## [Exercise prompt]
Copy every line of the material below verbatim, leaving out the pictures.

## [Dataset rows]
-- BEGIN --

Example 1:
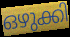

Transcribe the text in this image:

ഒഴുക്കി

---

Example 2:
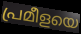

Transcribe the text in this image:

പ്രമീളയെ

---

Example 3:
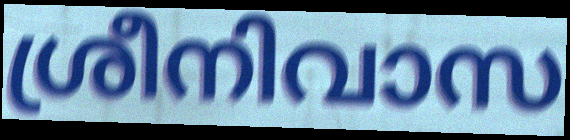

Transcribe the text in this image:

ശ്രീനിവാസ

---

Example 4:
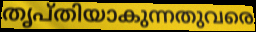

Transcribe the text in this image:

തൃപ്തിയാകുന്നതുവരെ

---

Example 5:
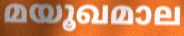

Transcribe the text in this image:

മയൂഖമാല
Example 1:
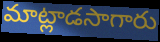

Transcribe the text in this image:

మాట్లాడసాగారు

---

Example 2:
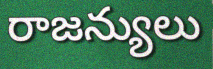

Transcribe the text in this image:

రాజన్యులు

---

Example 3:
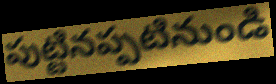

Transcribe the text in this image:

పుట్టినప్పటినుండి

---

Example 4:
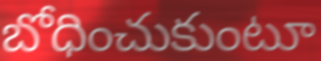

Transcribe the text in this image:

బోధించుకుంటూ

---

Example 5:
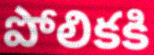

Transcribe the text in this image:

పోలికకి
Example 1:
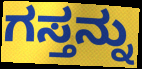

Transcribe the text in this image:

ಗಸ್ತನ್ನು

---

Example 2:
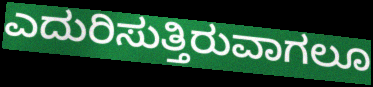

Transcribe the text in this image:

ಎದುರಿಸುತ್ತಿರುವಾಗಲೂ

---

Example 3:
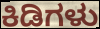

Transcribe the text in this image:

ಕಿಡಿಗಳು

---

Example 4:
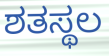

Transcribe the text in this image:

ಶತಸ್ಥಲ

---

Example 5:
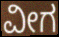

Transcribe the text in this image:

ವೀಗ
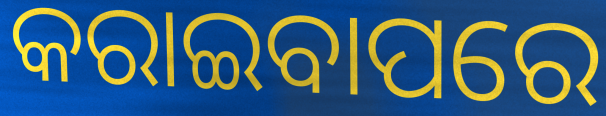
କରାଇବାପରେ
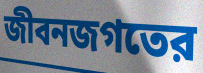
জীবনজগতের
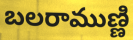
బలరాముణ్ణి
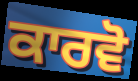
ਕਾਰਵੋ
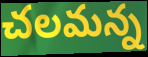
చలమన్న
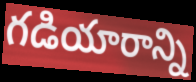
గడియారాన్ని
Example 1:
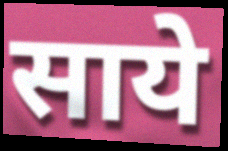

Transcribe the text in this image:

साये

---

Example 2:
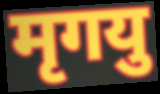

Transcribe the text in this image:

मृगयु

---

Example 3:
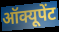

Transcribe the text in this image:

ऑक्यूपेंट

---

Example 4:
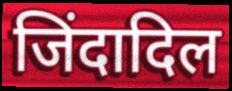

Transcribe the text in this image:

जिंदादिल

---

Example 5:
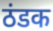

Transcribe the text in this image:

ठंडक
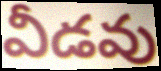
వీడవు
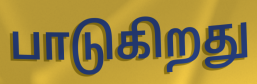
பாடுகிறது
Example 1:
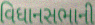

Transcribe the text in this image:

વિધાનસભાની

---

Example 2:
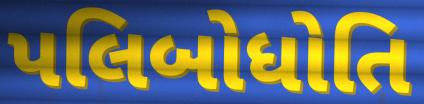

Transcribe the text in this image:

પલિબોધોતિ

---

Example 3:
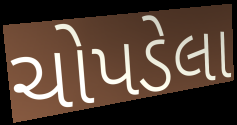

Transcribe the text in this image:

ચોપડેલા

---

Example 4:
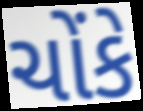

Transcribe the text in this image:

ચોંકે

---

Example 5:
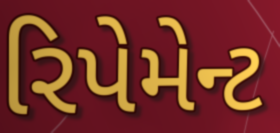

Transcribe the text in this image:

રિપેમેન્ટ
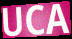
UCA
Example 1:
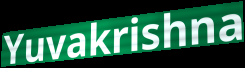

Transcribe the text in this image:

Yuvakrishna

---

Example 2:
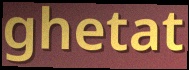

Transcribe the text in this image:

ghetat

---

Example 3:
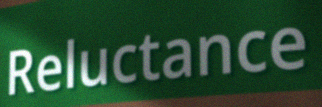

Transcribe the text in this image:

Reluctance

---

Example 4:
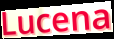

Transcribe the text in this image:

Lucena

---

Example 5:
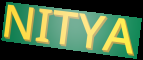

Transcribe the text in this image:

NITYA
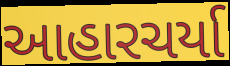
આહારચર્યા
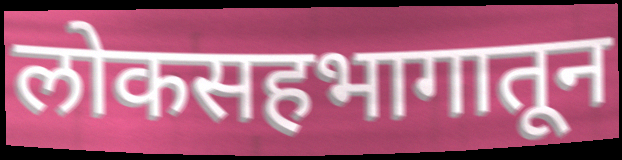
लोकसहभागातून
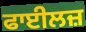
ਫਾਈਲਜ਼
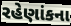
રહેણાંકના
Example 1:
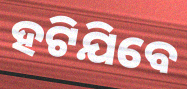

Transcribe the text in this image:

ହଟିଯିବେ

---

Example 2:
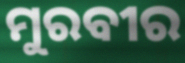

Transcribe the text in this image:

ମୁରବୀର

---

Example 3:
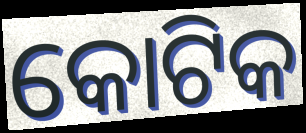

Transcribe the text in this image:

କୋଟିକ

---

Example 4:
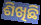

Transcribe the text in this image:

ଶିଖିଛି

-- END --

## [Task output]
Example 1:

Transcribe the text in this image:

ഒഴുക്കി

---

Example 2:

Transcribe the text in this image:

പ്രമീളയെ

---

Example 3:

Transcribe the text in this image:

ശ്രീനിവാസ

---

Example 4:

Transcribe the text in this image:

തൃപ്തിയാകുന്നതുവരെ

---

Example 5:

Transcribe the text in this image:

മയൂഖമാല
Example 1:

Transcribe the text in this image:

మాట్లాడసాగారు

---

Example 2:

Transcribe the text in this image:

రాజన్యులు

---

Example 3:

Transcribe the text in this image:

పుట్టినప్పటినుండి

---

Example 4:

Transcribe the text in this image:

బోధించుకుంటూ

---

Example 5:

Transcribe the text in this image:

పోలికకి
Example 1:

Transcribe the text in this image:

ಗಸ್ತನ್ನು

---

Example 2:

Transcribe the text in this image:

ಎದುರಿಸುತ್ತಿರುವಾಗಲೂ

---

Example 3:

Transcribe the text in this image:

ಕಿಡಿಗಳು

---

Example 4:

Transcribe the text in this image:

ಶತಸ್ಥಲ

---

Example 5:

Transcribe the text in this image:

ವೀಗ
କରାଇବାପରେ
জীবনজগতের
బలరాముణ్ణి
ਕਾਰਵੋ
చలమన్న
గడియారాన్ని
Example 1:

Transcribe the text in this image:

साये

---

Example 2:

Transcribe the text in this image:

मृगयु

---

Example 3:

Transcribe the text in this image:

ऑक्यूपेंट

---

Example 4:

Transcribe the text in this image:

जिंदादिल

---

Example 5:

Transcribe the text in this image:

ठंडक
వీడవు
பாடுகிறது
Example 1:

Transcribe the text in this image:

વિધાનસભાની

---

Example 2:

Transcribe the text in this image:

પલિબોધોતિ

---

Example 3:

Transcribe the text in this image:

ચોપડેલા

---

Example 4:

Transcribe the text in this image:

ચોંકે

---

Example 5:

Transcribe the text in this image:

રિપેમેન્ટ
UCA
Example 1:

Transcribe the text in this image:

Yuvakrishna

---

Example 2:

Transcribe the text in this image:

ghetat

---

Example 3:

Transcribe the text in this image:

Reluctance

---

Example 4:

Transcribe the text in this image:

Lucena

---

Example 5:

Transcribe the text in this image:

NITYA
આહારચર્યા
लोकसहभागातून
ਫਾਈਲਜ਼
રહેણાંકના
Example 1:

Transcribe the text in this image:

ହଟିଯିବେ

---

Example 2:

Transcribe the text in this image:

ମୁରବୀର

---

Example 3:

Transcribe the text in this image:

କୋଟିକ

---

Example 4:

Transcribe the text in this image:

ଶିଖିଛି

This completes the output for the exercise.